May 5, 2013 by drandmrso
Last weekend was absolutely gorgeous. The sun was shining, the grass was greening, and all of Minnesota seemed to be waking up after a long, extra-snowy winter. Thanks to a friend, we scored free tickets to the Twins game and soaked up the sun while enjoying not only a Twins win, but a friend-turned-Babe The Blue Ox win in the mascot race!
It was glorious. On our way home we stopped at Northern Brewer, a great homebrew shop that also sells lots of supplies online, and picked up a kit for a summer wheat to kick off the season right. Then, five days later, on May 2, this happened:
We got over a foot of snow. In May. After we had already had a 70+ degree day. I grew up in Minnesota and have lived in the midwest my whole life. I understand snow is a just part of how things work around here and I try not to complain about it. But a foot in May? It’s absurd! We were not the only people on our block to stick it to the man and not shovel our sidewalk after the storm came through. (Relax, city ordinance enforcers and pedestrians: it’s all already melted, anyway.)
In order to keep positive and focus on what must be a fantastic summer after such a horrid winter, we declared Saturday a brew day and tackled the Tallgrass Halcyon Wheat kit we had picked up from Northern Brewer the week before when it had actually felt like summer was going to happen.
Dr. O has been brewing his own beer for a few years and I’ve taken on the role of Assistant to the Brewer for the last several batches. The batch yesterday was a bit more advanced than any we had done before as it required a partial mash. That means (more or less) steeping grains in hot water to create delicious sugars for the yeast to munch on during fermentation. While Dr. O studied the recipe…
…I made a giant tea bag with the grain.
This was also our first time brewing using a turkey fryer that I got Dr. O for Christmas. The appeal of the turkey fryer is that you can set it to a certain temperature and it holds there, as opposed to brewing in a kettle on the stove where you are constantly turning up and down the burner to keep a steady temperature during the more temperature-sensitive points in the brewing process.
The turkey fryer was a great success! Since we didn’t have to stress out about checking the temperature of the mash every two minutes, we enjoyed a delicious ice-cream snack with malt powder (residue from the dry grains before they got mashed).
Once the mash was done we had to sparge it. Which is, in my opinion, a hilarious word for “run hot water through the grain bag to get all the rest of the sugar into the mash.”

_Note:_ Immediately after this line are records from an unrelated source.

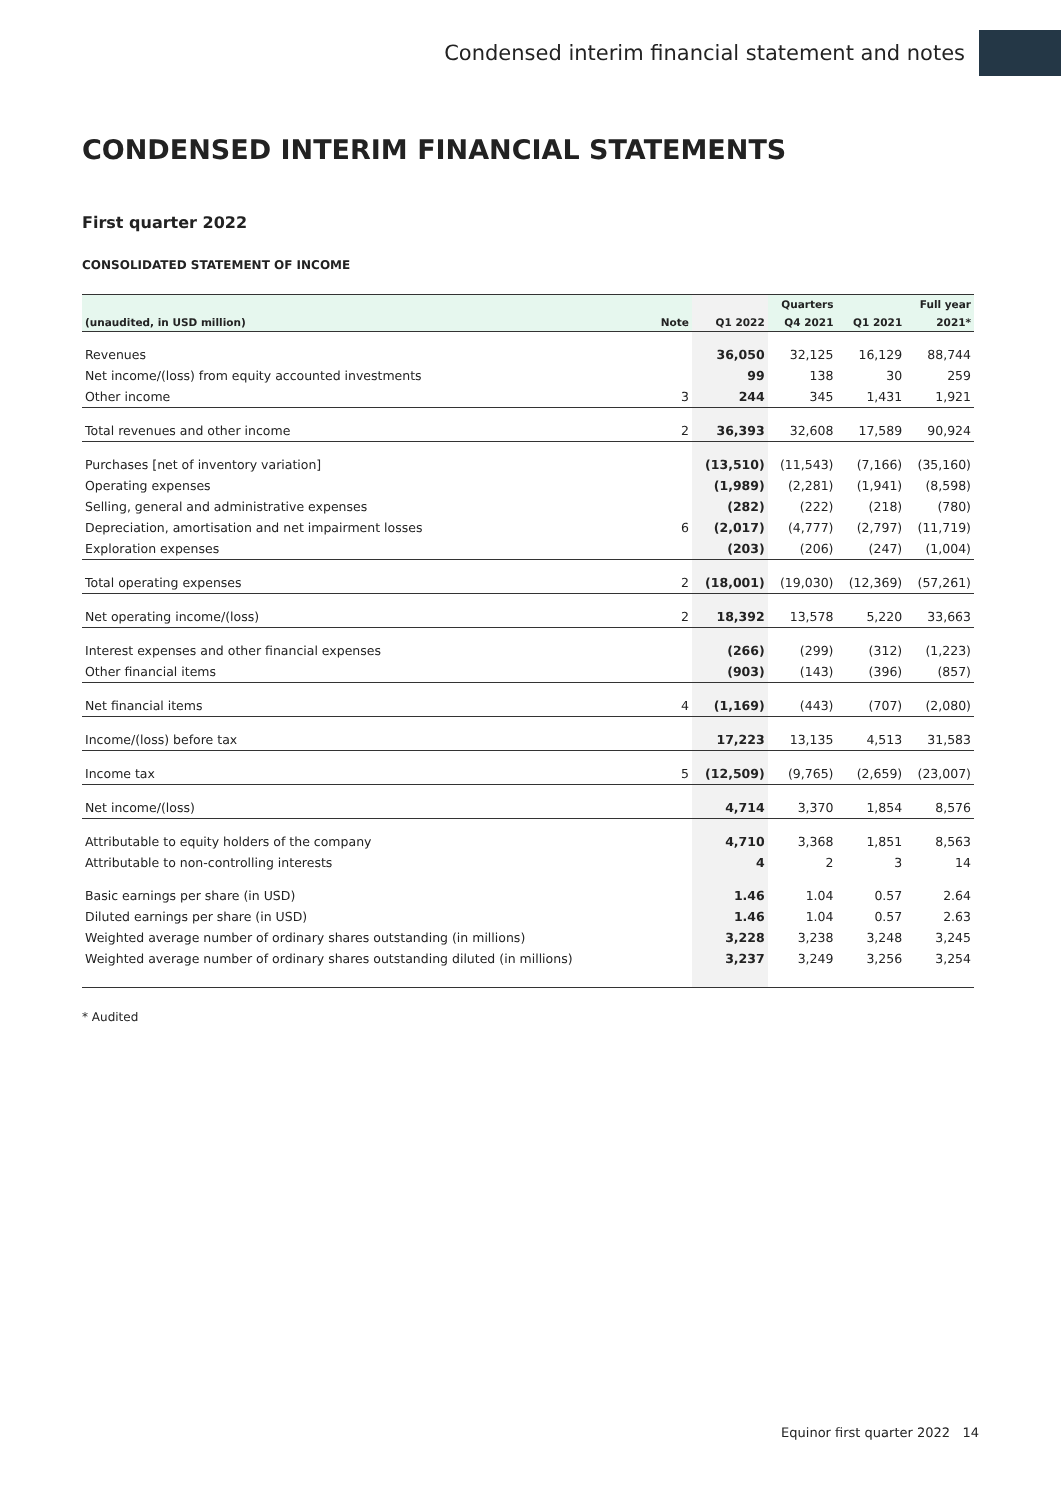Condensed interim financial statement and notes
CONDENSED INTERIM FINANCIAL STATEMENTS
First quarter 2022
CONSOLIDATED STATEMENT OF INCOME
| | | | Quarters | | Full year |
| --- | --- | --- | --- | --- | --- |
| (unaudited, in USD million) | Note | Q1 2022 | Q4 2021 | Q1 2021 | 2021* |
| Revenues | | 36,050 | 32,125 | 16,129 | 88,744 |
| Net income/(loss) from equity accounted investments | | 99 | 138 | 30 | 259 |
| Other income | 3 | 244 | 345 | 1,431 | 1,921 |
| Total revenues and other income | 2 | 36,393 | 32,608 | 17,589 | 90,924 |
| Purchases [net of inventory variation] | | (13,510) | (11,543) | (7,166) | (35,160) |
| Operating expenses | | (1,989) | (2,281) | (1,941) | (8,598) |
| Selling, general and administrative expenses | | (282) | (222) | (218) | (780) |
| Depreciation, amortisation and net impairment losses | 6 | (2,017) | (4,777) | (2,797) | (11,719) |
| Exploration expenses | | (203) | (206) | (247) | (1,004) |
| Total operating expenses | 2 | (18,001) | (19,030) | (12,369) | (57,261) |
| Net operating income/(loss) | 2 | 18,392 | 13,578 | 5,220 | 33,663 |
| Interest expenses and other financial expenses | | (266) | (299) | (312) | (1,223) |
| Other financial items | | (903) | (143) | (396) | (857) |
| Net financial items | 4 | (1,169) | (443) | (707) | (2,080) |
| Income/(loss) before tax | | 17,223 | 13,135 | 4,513 | 31,583 |
| Income tax | 5 | (12,509) | (9,765) | (2,659) | (23,007) |
| Net income/(loss) | | 4,714 | 3,370 | 1,854 | 8,576 |
| Attributable to equity holders of the company | | 4,710 | 3,368 | 1,851 | 8,563 |
| Attributable to non-controlling interests | | 4 | 2 | 3 | 14 |
| Basic earnings per share (in USD) | | 1.46 | 1.04 | 0.57 | 2.64 |
| Diluted earnings per share (in USD) | | 1.46 | 1.04 | 0.57 | 2.63 |
| Weighted average number of ordinary shares outstanding (in millions) | | 3,228 | 3,238 | 3,248 | 3,245 |
| Weighted average number of ordinary shares outstanding diluted (in millions) | | 3,237 | 3,249 | 3,256 | 3,254 |
* Audited
Equinor first quarter 2022 14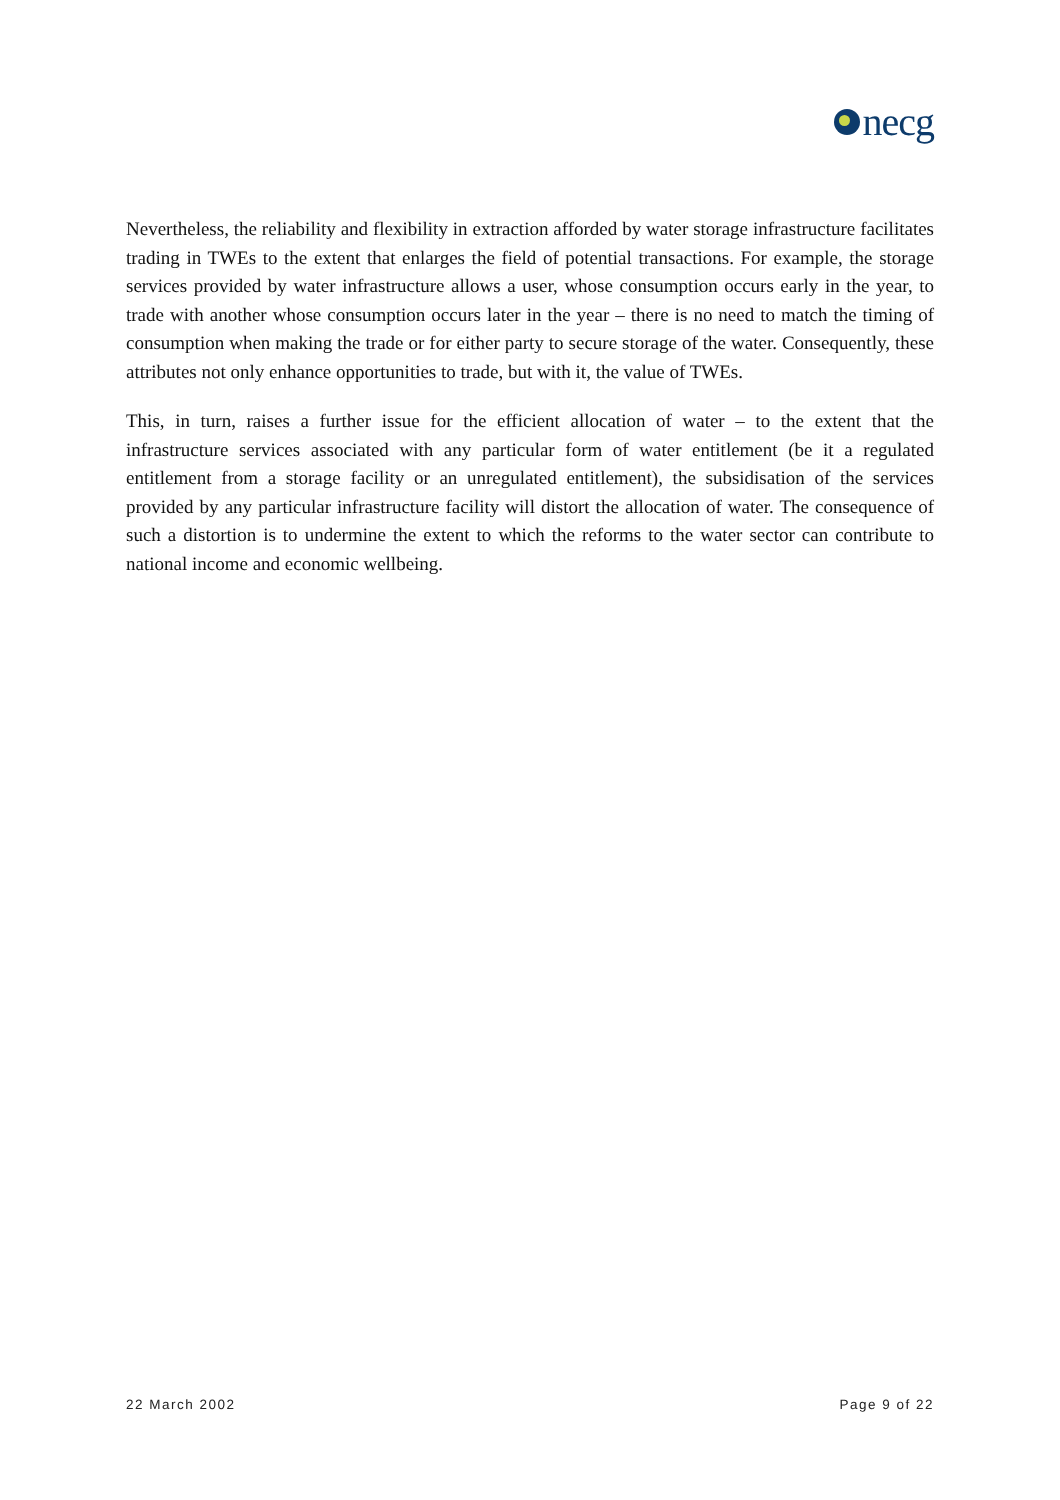necg
Nevertheless, the reliability and flexibility in extraction afforded by water storage infrastructure facilitates trading in TWEs to the extent that enlarges the field of potential transactions. For example, the storage services provided by water infrastructure allows a user, whose consumption occurs early in the year, to trade with another whose consumption occurs later in the year – there is no need to match the timing of consumption when making the trade or for either party to secure storage of the water. Consequently, these attributes not only enhance opportunities to trade, but with it, the value of TWEs.
This, in turn, raises a further issue for the efficient allocation of water – to the extent that the infrastructure services associated with any particular form of water entitlement (be it a regulated entitlement from a storage facility or an unregulated entitlement), the subsidisation of the services provided by any particular infrastructure facility will distort the allocation of water. The consequence of such a distortion is to undermine the extent to which the reforms to the water sector can contribute to national income and economic wellbeing.
22 March 2002 Page 9 of 22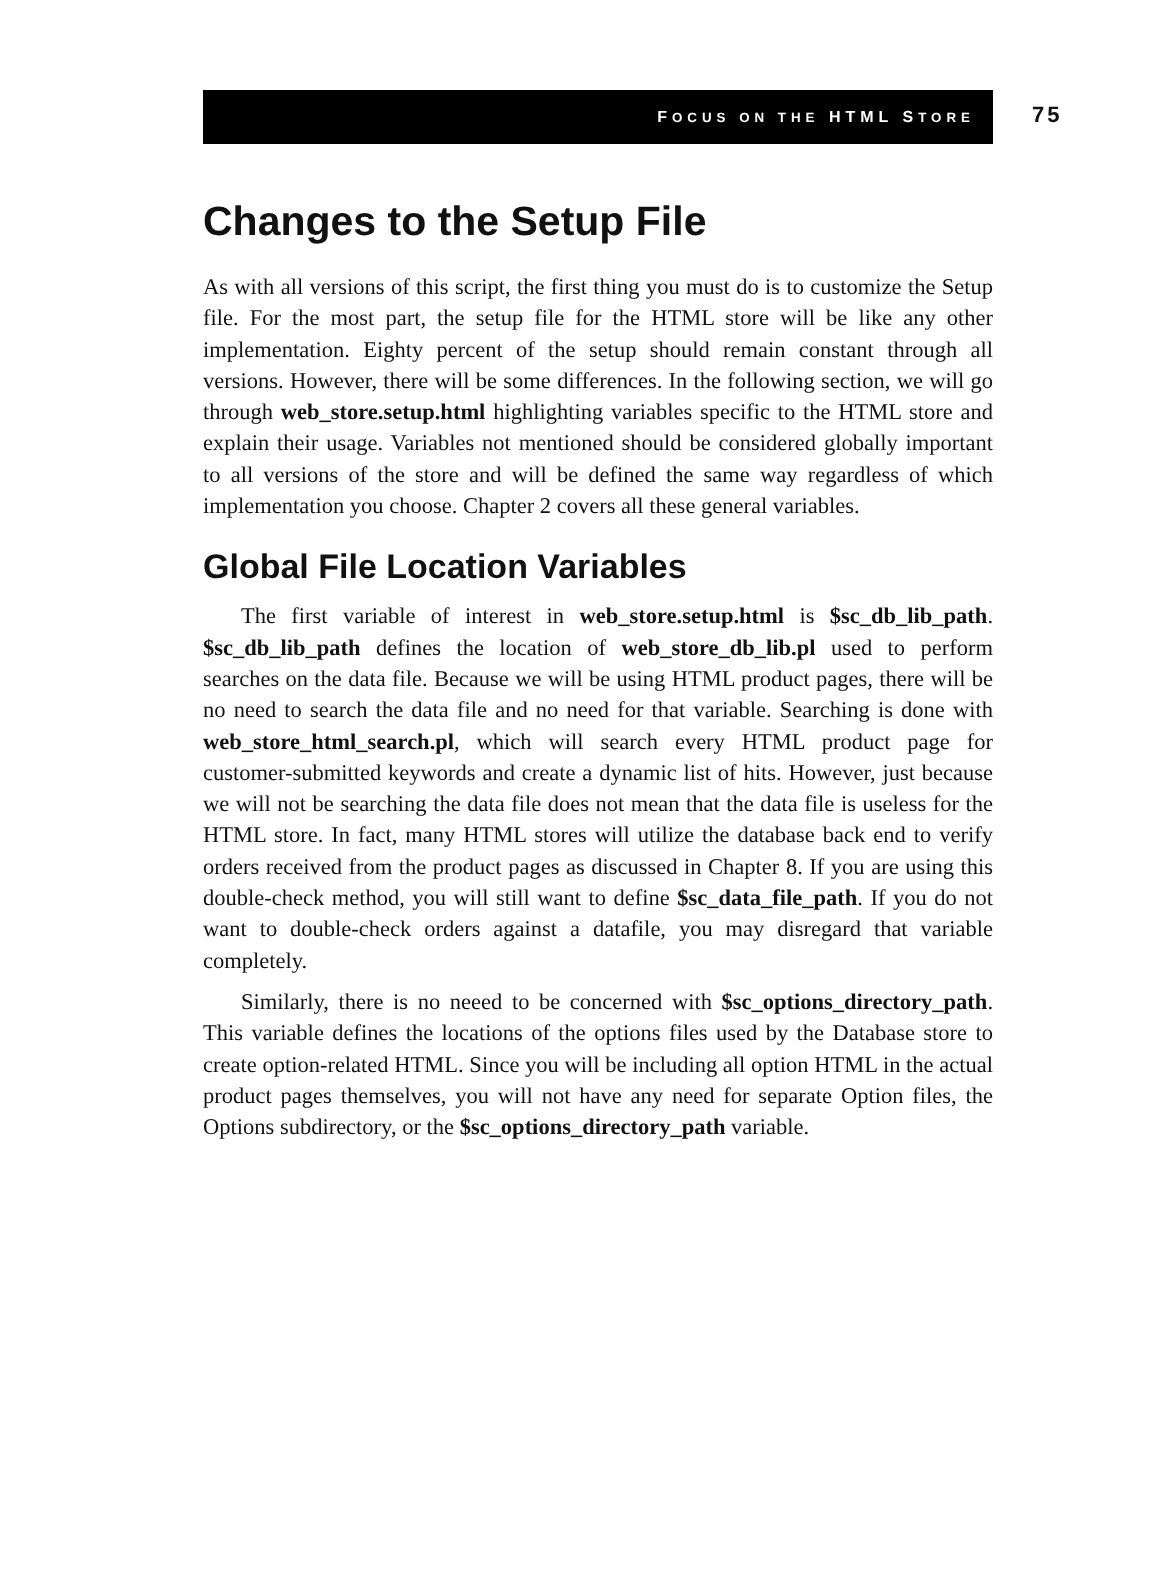FOCUS ON THE HTML STORE
75
Changes to the Setup File
As with all versions of this script, the first thing you must do is to customize the Setup file. For the most part, the setup file for the HTML store will be like any other implementation. Eighty percent of the setup should remain constant through all versions. However, there will be some differences. In the following section, we will go through web_store.setup.html highlighting variables specific to the HTML store and explain their usage. Variables not mentioned should be considered globally important to all versions of the store and will be defined the same way regardless of which implementation you choose. Chapter 2 covers all these general variables.
Global File Location Variables
The first variable of interest in web_store.setup.html is $sc_db_lib_path. $sc_db_lib_path defines the location of web_store_db_lib.pl used to perform searches on the data file. Because we will be using HTML product pages, there will be no need to search the data file and no need for that variable. Searching is done with web_store_html_search.pl, which will search every HTML product page for customer-submitted keywords and create a dynamic list of hits. However, just because we will not be searching the data file does not mean that the data file is useless for the HTML store. In fact, many HTML stores will utilize the database back end to verify orders received from the product pages as discussed in Chapter 8. If you are using this double-check method, you will still want to define $sc_data_file_path. If you do not want to double-check orders against a datafile, you may disregard that variable completely.
Similarly, there is no neeed to be concerned with $sc_options_directory_path. This variable defines the locations of the options files used by the Database store to create option-related HTML. Since you will be including all option HTML in the actual product pages themselves, you will not have any need for separate Option files, the Options subdirectory, or the $sc_options_directory_path variable.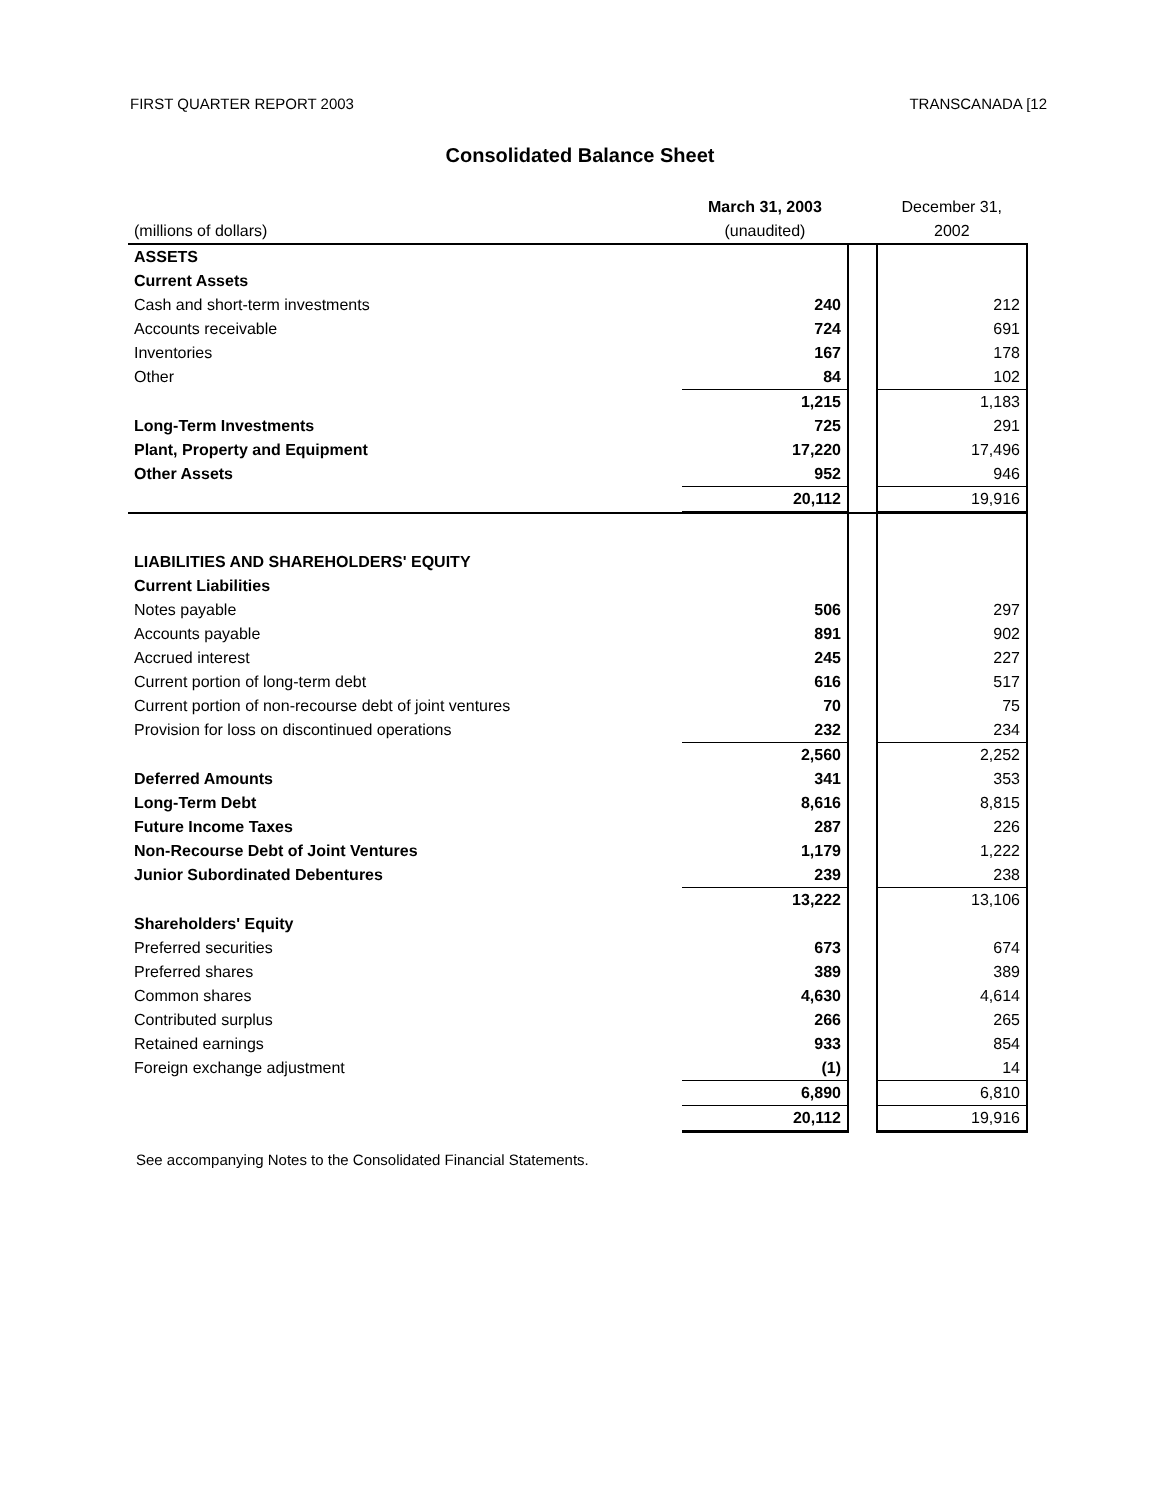FIRST QUARTER REPORT 2003 TRANSCANADA [12
Consolidated Balance Sheet
| | March 31, 2003 | | December 31, |
| --- | --- | --- | --- |
| (millions of dollars) | (unaudited) | | 2002 |
| ASSETS | | | |
| Current Assets | | | |
| Cash and short-term investments | 240 | | 212 |
| Accounts receivable | 724 | | 691 |
| Inventories | 167 | | 178 |
| Other | 84 | | 102 |
| | 1,215 | | 1,183 |
| Long-Term Investments | 725 | | 291 |
| Plant, Property and Equipment | 17,220 | | 17,496 |
| Other Assets | 952 | | 946 |
| | 20,112 | | 19,916 |
| LIABILITIES AND SHAREHOLDERS' EQUITY | | | |
| Current Liabilities | | | |
| Notes payable | 506 | | 297 |
| Accounts payable | 891 | | 902 |
| Accrued interest | 245 | | 227 |
| Current portion of long-term debt | 616 | | 517 |
| Current portion of non-recourse debt of joint ventures | 70 | | 75 |
| Provision for loss on discontinued operations | 232 | | 234 |
| | 2,560 | | 2,252 |
| Deferred Amounts | 341 | | 353 |
| Long-Term Debt | 8,616 | | 8,815 |
| Future Income Taxes | 287 | | 226 |
| Non-Recourse Debt of Joint Ventures | 1,179 | | 1,222 |
| Junior Subordinated Debentures | 239 | | 238 |
| | 13,222 | | 13,106 |
| Shareholders' Equity | | | |
| Preferred securities | 673 | | 674 |
| Preferred shares | 389 | | 389 |
| Common shares | 4,630 | | 4,614 |
| Contributed surplus | 266 | | 265 |
| Retained earnings | 933 | | 854 |
| Foreign exchange adjustment | (1) | | 14 |
| | 6,890 | | 6,810 |
| | 20,112 | | 19,916 |
See accompanying Notes to the Consolidated Financial Statements.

Then we added enough water to bring the total to about five gallons and brought the whole thing to a boil. This is another advantage of the turkey fryer: trying to boil five gallons of water on our electric stove was a drag. The fryer had no issues at all! Once it was a’boilin’, we added hops and more malt. Then the whole concoction boiled for another hour, we added a final dash of hops, and then cooled it all down with a wort chiller. (Wort is the beer before it is beer. Or, all the liquidy goodness minus the alcohol. A wort chiller is a coil of copper pipe that you stick in the wort and run cold water through to get the wort down to a yeast-friendly temperature quickly.) Final step of the brew day: transfer the wort to the fermenter and add the yeast.
Over the next couple of weeks, the yeast will munch on all the sugars and create alcohol, thus making the wort more beer-y. Then we’ll transfer the more beer-y beer into bottles with a touch of priming sugar to create carbonation. And a couple of weeks after that–if all goes well and Minnesota weather realizes we are not actually living in The Game of Thrones–we’ll be sipping a deliciously alcoholic and carbonated wheat beer in our beer garden in the backyard. I think putting up with a little snow will have been worth it, right?